Bei Meleghy Automotive, einem Automobilzulieferer mit 6 Werken, wird die OEE-Erfassung an den wichtigsten Prozessschritten genutzt, um Verluste werksübergreifend zu vergleichen. Bidirektionale SAP-Anbindung ermöglicht das Mapping von Maschinenzyklen zu Fertigungsaufträgen. Ergebnis: 10 % Reduktion von Stillstandszeiten, 7 % Verbesserung der Ausbringung, 5 % Verbesserung der Verfügbarkeit.

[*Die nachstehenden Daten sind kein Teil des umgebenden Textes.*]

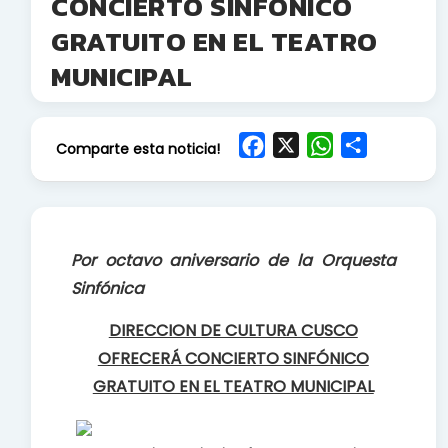
CONCIERTO SINFÓNICO
GRATUITO EN EL TEATRO
MUNICIPAL
F
X
W
S
Comparte esta noticia!
a
h
h
c
a
a
e
t
r
b
s
e
Por octavo aniversario de la Orquesta
o
A
Sinfónica
o
p
k
p
DIRECCION DE CULTURA CUSCO
OFRECERÁ CONCIERTO SINFÓNICO
GRATUITO EN EL TEATRO MUNICIPAL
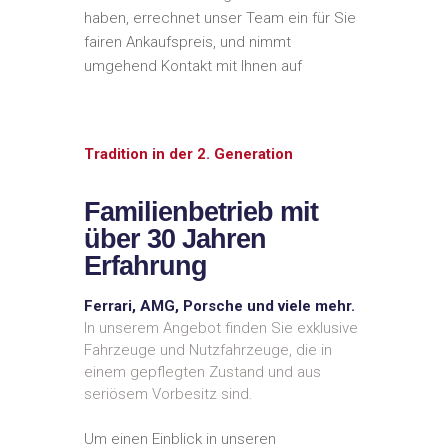
haben, errechnet unser Team ein für Sie
fairen Ankaufspreis, und nimmt
umgehend Kontakt mit Ihnen auf
Tradition in der 2. Generation
Familienbetrieb mit
über 30 Jahren
Erfahrung
Ferrari, AMG, Porsche und viele mehr.
In unserem Angebot finden Sie exklusive
Fahrzeuge und Nutzfahrzeuge, die in
einem gepflegten Zustand und aus
seriösem Vorbesitz sind.
Um einen Einblick in unseren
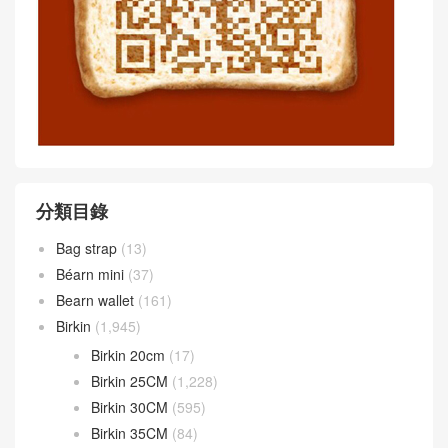
分類目錄
Bag strap
(13)
Béarn mini
(37)
Bearn wallet
(161)
Birkin
(1,945)
Birkin 20cm
(17)
Birkin 25CM
(1,228)
Birkin 30CM
(595)
Birkin 35CM
(84)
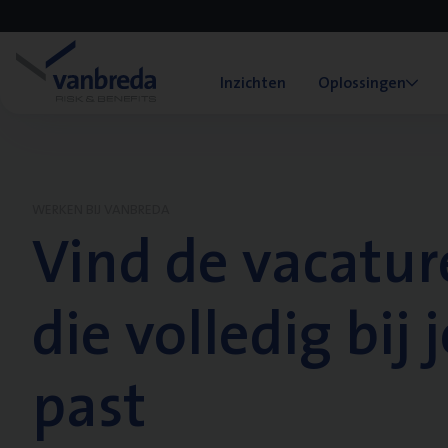
Inzichten
Oplossingen
WERKEN BIJ VANBREDA
Vind de vacatur
die volledig bij j
past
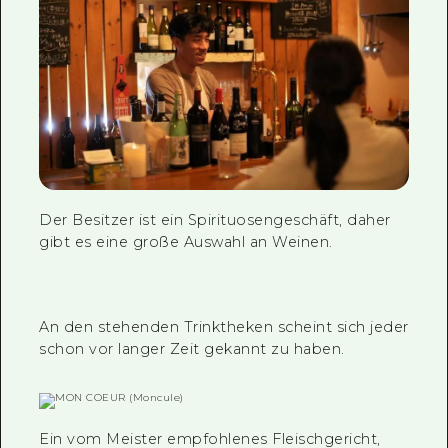
Der Besitzer ist ein Spirituosengeschäft, daher
gibt es eine große Auswahl an Weinen.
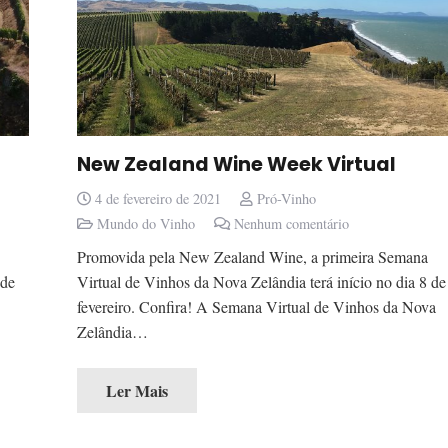
New Zealand Wine Week Virtual
4 de fevereiro de 2021
Pró-Vinho
Mundo do Vinho
Nenhum comentário
Promovida pela New Zealand Wine, a primeira Semana
 de
Virtual de Vinhos da Nova Zelândia terá início no dia 8 de
fevereiro. Confira! A Semana Virtual de Vinhos da Nova
Zelândia…
Ler Mais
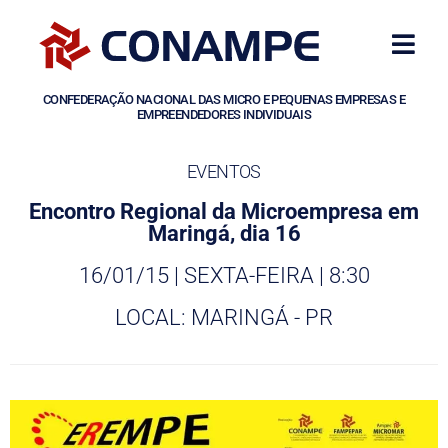
CONFEDERAÇÃO NACIONAL DAS MICRO E PEQUENAS EMPRESAS E
EMPREENDEDORES INDIVIDUAIS
EVENTOS
Encontro Regional da Microempresa em
Maringá, dia 16
16/01/15 | SEXTA-FEIRA | 8:30
LOCAL: MARINGÁ - PR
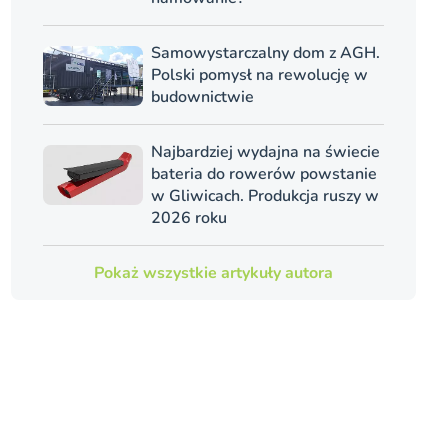
Samowystarczalny dom z AGH.
Polski pomysł na rewolucję w
budownictwie
Najbardziej wydajna na świecie
bateria do rowerów powstanie
w Gliwicach. Produkcja ruszy w
2026 roku
Pokaż wszystkie artykuły autora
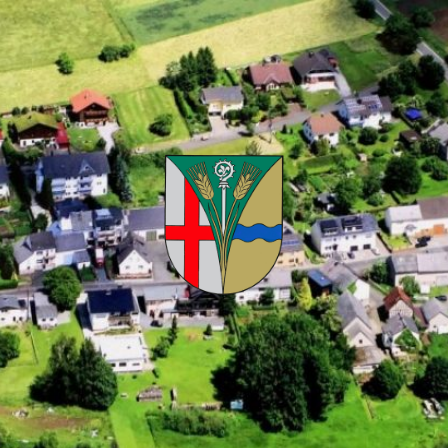
Kuhnhöfen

TPS und OEE: Der historische Zusammenhang

Die OEE (Overall Equipment Effectiveness) wurde von Seiichi Nakajima am Japan Institute of Plant Maintenance (JIPM) entwickelt, als Kennzahl für TPM (Total Productive Maintenance). TPM ist Teil des TPS-Fundaments. Die drei OEE-Faktoren (Verfügbarkeit, Leistung, Qualität) bilden direkt die TPS-Verlustarten ab:

  • Verfügbarkeit misst Wartezeiten und ungeplante Stillstände (Muda 2: Wartezeiten)
  • Leistung misst Taktzeitverluste und Kurzstillstände (Muda 4: Überbearbeitung/langsamer Prozess)
  • Qualität misst Ausschuss und Nacharbeit (Muda 7: Fehler)

OEE ist damit die quantitative Übersetzung der TPS-Prinzipien in eine Kennzahl. Jede TPS-Maßnahme (Rüstzeitreduktion durch SMED, Fehlervermeidung durch Poka Yoke, Stillstandsreduktion durch TPM) wirkt sich direkt auf mindestens einen OEE-Faktor aus.


Häufige Fragen zum Toyota Production System

Was ist der Unterschied zwischen TPS und Lean Production?
TPS ist das operative Produktionssystem von Toyota, gewachsen seit den 1950er Jahren. Lean Production ist die westliche Systematisierung der TPS-Prinzipien, publiziert 1990 durch das MIT. Die Werkzeuge sind identisch. Der Unterschied liegt in der Umsetzungstiefe: Bei Toyota ist TPS die Unternehmens-DNA, in den meisten anderen Unternehmen ist Lean ein Programm.

Was sind die zwei Säulen von TPS?
Just-in-Time (JIT): Nur produzieren, was gebraucht wird, wann es gebraucht wird, in der Menge, die gebraucht wird. Jidoka: Qualität im Prozess sichern, indem bei Fehlern sofort gestoppt wird. Beide Säulen stehen auf einem Fundament aus Stabilität, Standardisierung, TPM und Heijunka.

Was sind die 7 Verschwendungsarten im TPS?
Überproduktion, Wartezeiten, Transport, Überbearbeitung, Bestände, unnötige Bewegung und Fehler (Ausschuss/Nacharbeit). Ohno betrachtete Überproduktion als die schlimmste Verschwendungsart, weil sie alle anderen sechs erzeugt.

Wie hängen TPS und OEE zusammen?
OEE wurde im Kontext von TPM (Total Productive Maintenance) entwickelt, das Teil des TPS-Fundaments ist. Die drei OEE-Faktoren (Verfügbarkeit, Leistung, Qualität) bilden die TPS-Verlustarten direkt ab. Jede TPS-Maßnahme wirkt sich auf mindestens einen OEE-Faktor aus.

Kann man TPS auch außerhalb der Automobilindustrie anwenden?
Ja. Die Prinzipien (Verschwendung eliminieren, Qualität im Prozess sichern, kontinuierlich verbessern) sind branchenunabhängig. In der diskreten Fertigung (Metallverarbeitung, Kunststoff, Elektronik, Lebensmittel) funktionieren die TPS-Werkzeuge direkt. In der Prozessindustrie müssen sie angepasst werden.